Le comité de pilotage (COPIL) est effectivement mis en place dans la foulée, composé en majorité de représentants syndicaux (dont peu, en réalité, ont su et ont voulu s’investir efficacement). Sa première phase de réunions porte sur son mode de fonctionnement, son périmètre et la réalisation du cahier des charges pour la consultation des entreprises à lancer. Dès ce moment, un cabinet a été engagé par la direction pour appuyer le comité dans la réalisation de ce cahier des charges. Plusieurs projets font l’aller et retour entre le comité de pilotage, le CCHS et le Comité Central technique Paritaire qui valide ou non les propositions.

Le 12 septembre 2011, 16 entreprises ont soumissionné au marché (14 retenues). Le choix du consultant se fait à l’aide du barème réalisé en COPIL et discussion interne à ce Comité. Dès que cette liste nous a été communiquée, nous avons tenté de rechercher les références de chacune, pour affiner notre position dans les discussions du COPIL. C’est finalement le cabinet CAPITAL SANTE qui est choisi, et ce choix nous paraît le « moins pire ».

2- Déroulement et résultats de l’ASO

Le COPIL s’attache alors à suivre les travaux de CAPITAL SANTE. Rapidement, il apparaît que ce cabinet discute souvent en amont avec la direction en bilatérale. Les travaux semblent néanmoins avancer dans le bon sens et une première phase de questionnaires dite « quantitative » est déployée entre le 3 et le 27 janvier 2012 auprès de tous les personnels. La phase « qualitative » d’entretiens et d’observation se déroule entre le 28 février et le 13 avril 2012.

Les résultats de la première partie nous sont communiqués, oralement uniquement, lors du CTC du 3 mai 2012 et lors du CHSCT du 15 mai suivant. Ces résultats sont évidemment catastrophiques, comme en 2005. Malgré nos demandes le cabinet et la direction refusent de nous les communiquer par écrit. Une présentation globale est donnée, intégrant les résultats de la 2ème phase, lors du CCHSCT du 5 juillet 2012, puis au CTC et au Conseil d’administration.
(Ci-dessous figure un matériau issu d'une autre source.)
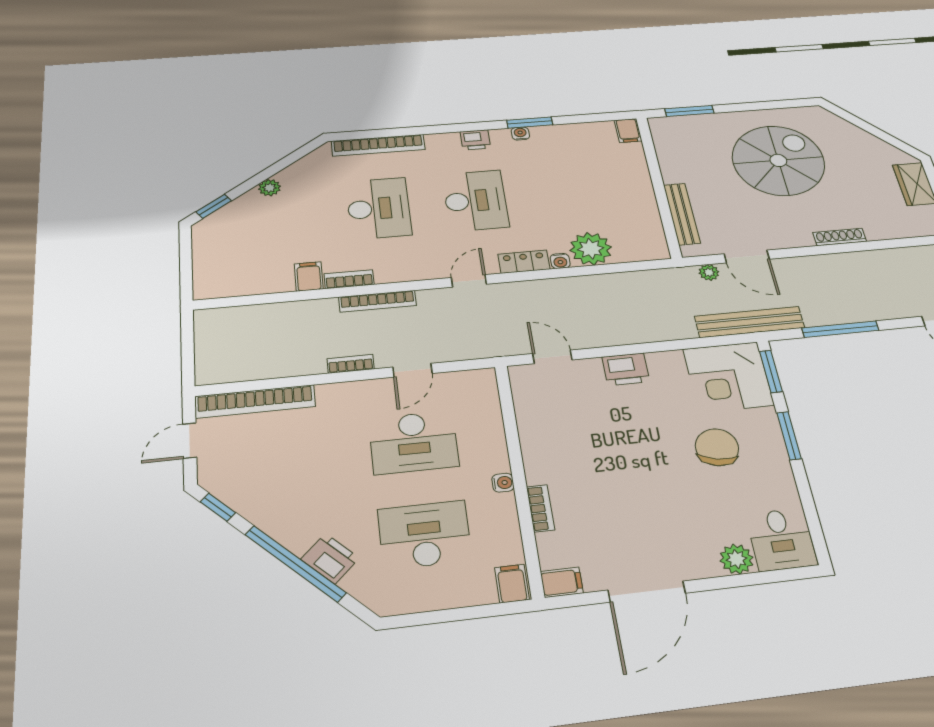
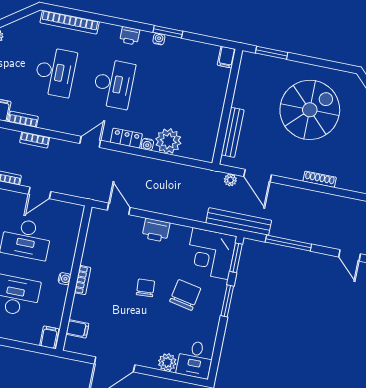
bookcase: (377, 301) -> (35, 140), width x0.64
chair: (647, 456) -> (145, 288), added
bookcase: (541, 508) -> (83, 280), moved
filing cabinet: (562, 582) -> (77, 329), moved

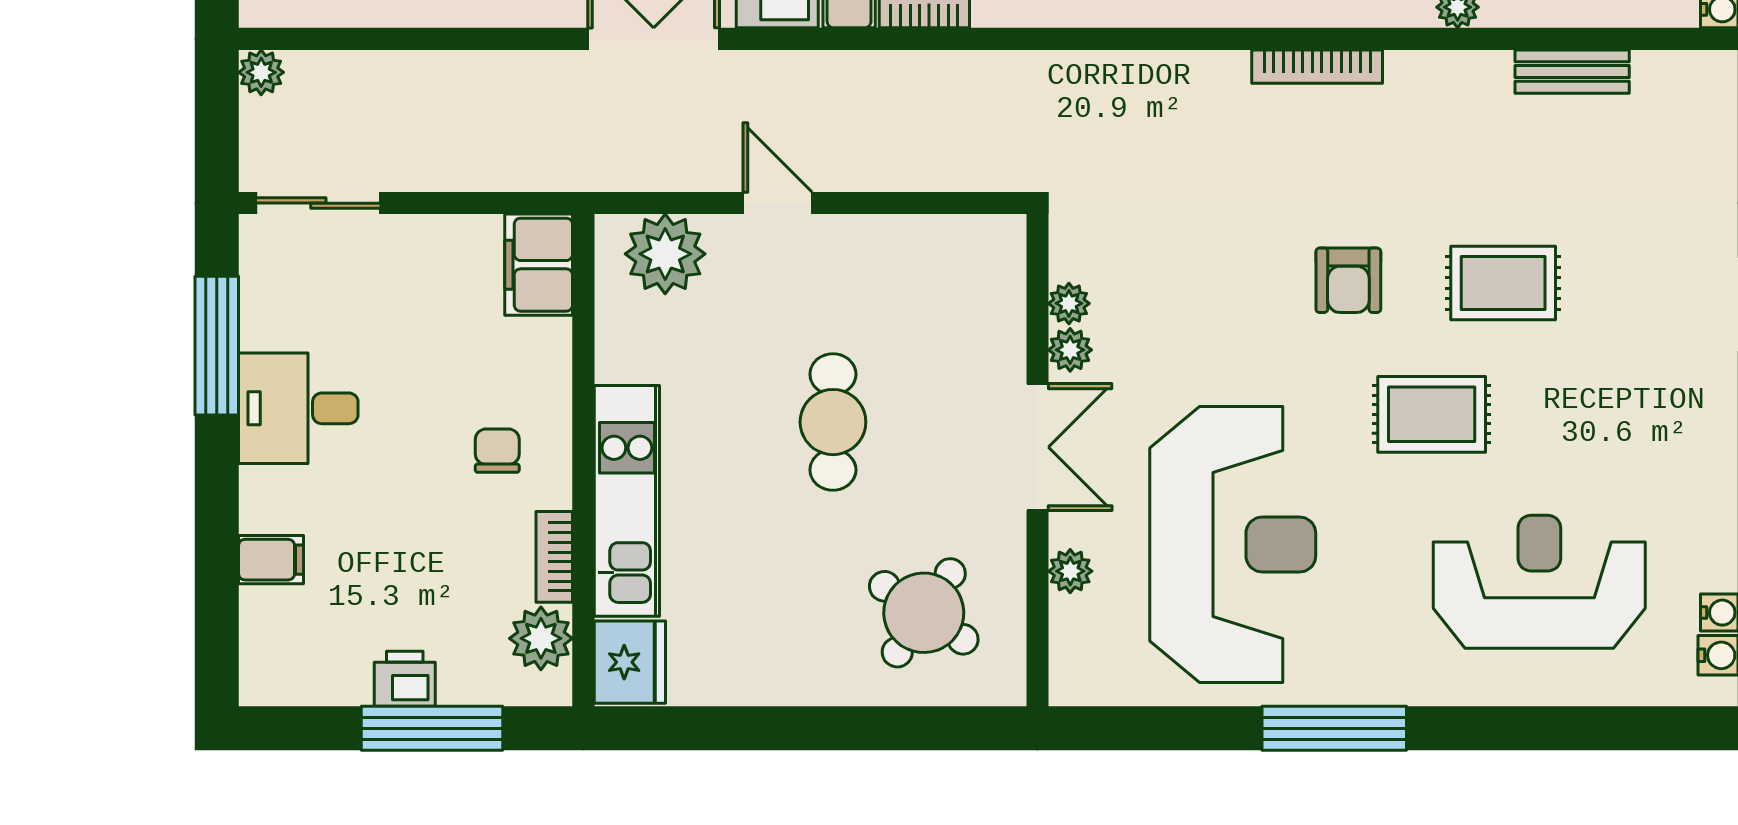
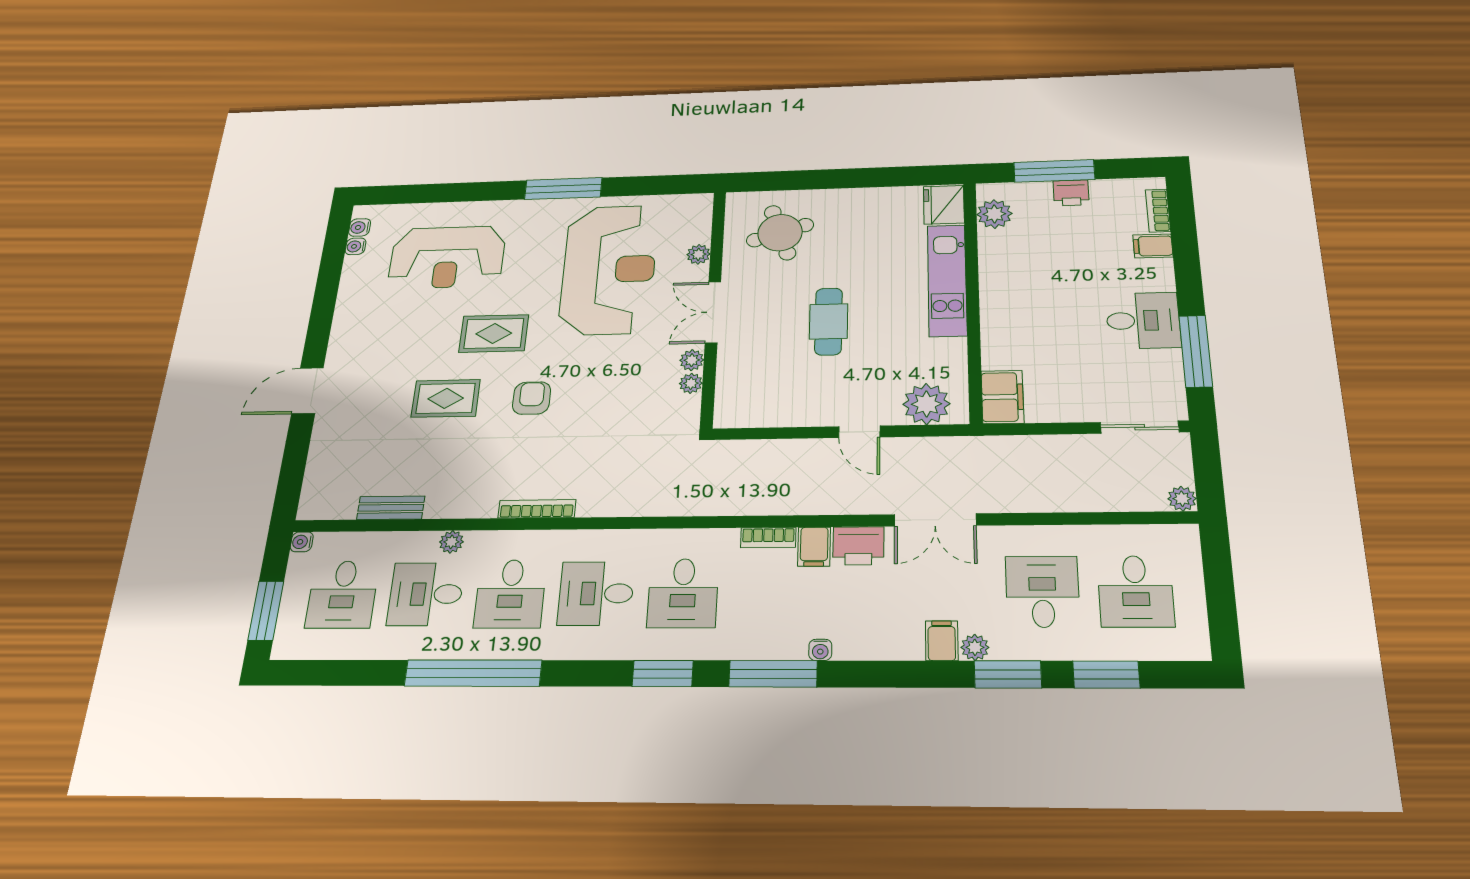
chair: (497, 451) -> (1023, 302), removed
reception desk: (1233, 544) -> (609, 269), turned 180
bookcase: (554, 557) -> (1158, 211), moved, turned 180
round table: (924, 613) -> (780, 233), turned 38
Dès cette restitution nous soupçonnons un manque de transparence, puisqu’avec ces résultats, CAPITAL SANTE fourni une liste de chantiers prioritaires. Dans le même temps la direction nous soumet ses propres axes de travail identiques à ceux du cabinet. Nous ne pouvons que cautionner les résultats objectifs de l’audit, mais nous annonçons ne pas accepter la moindre proposition qui ne ferait pas suite à une analyse commune syndicats/direction. Il nous est également impossible d’en avoir une version écrite, que nous n’aurons finalement que courant juillet, en pleines vacances.

3- Et finalement

Depuis cet été, le COPIL a été dissout pour être remplacé par un comité de suivi. La direction de l’ONF n’est pas revenue sur l’analyse et le choix de pistes de travail, qui, au miracle, s’inscrivent parfaitement dans le contrat de plan signé entre l’ONF et l’état pour la période 2011-2016.
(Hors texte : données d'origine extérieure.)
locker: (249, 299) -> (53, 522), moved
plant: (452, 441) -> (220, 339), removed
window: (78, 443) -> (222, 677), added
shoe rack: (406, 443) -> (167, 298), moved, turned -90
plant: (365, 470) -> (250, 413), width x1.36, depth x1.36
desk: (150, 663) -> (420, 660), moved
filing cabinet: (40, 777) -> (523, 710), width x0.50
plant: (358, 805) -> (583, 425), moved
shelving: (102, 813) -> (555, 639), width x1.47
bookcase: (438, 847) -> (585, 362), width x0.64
Ce comité comprend beaucoup plus de membre de l’administration que durant le COPIL et il est évident que les syndicats n’y ont plus de force de proposition, mais n’y sont présent que pour cautionner les travaux.

Quant à la restitution auprès de personnels, elle est déployée unilatéralement par la direction dans tous les territoires par ceux-là même dénoncés par l’ensemble de salariés dans l’enquête, ce qui la décrédibilise fortement.

Un nouveau bras de fer est donc en cours à ce jour, et il est clair que cet Audit, que nous avons cru pouvoir contrôler au début, nous a peu à peu échappé, avec la complicité de CAPITAL SANTE qui assiste encore la direction en ce moment. Cette expérience souligne la nécessité pour les équipes syndicales d’avoir la maîtrise des expertises via les institutions représentatives du personnel, comme le CHSCT.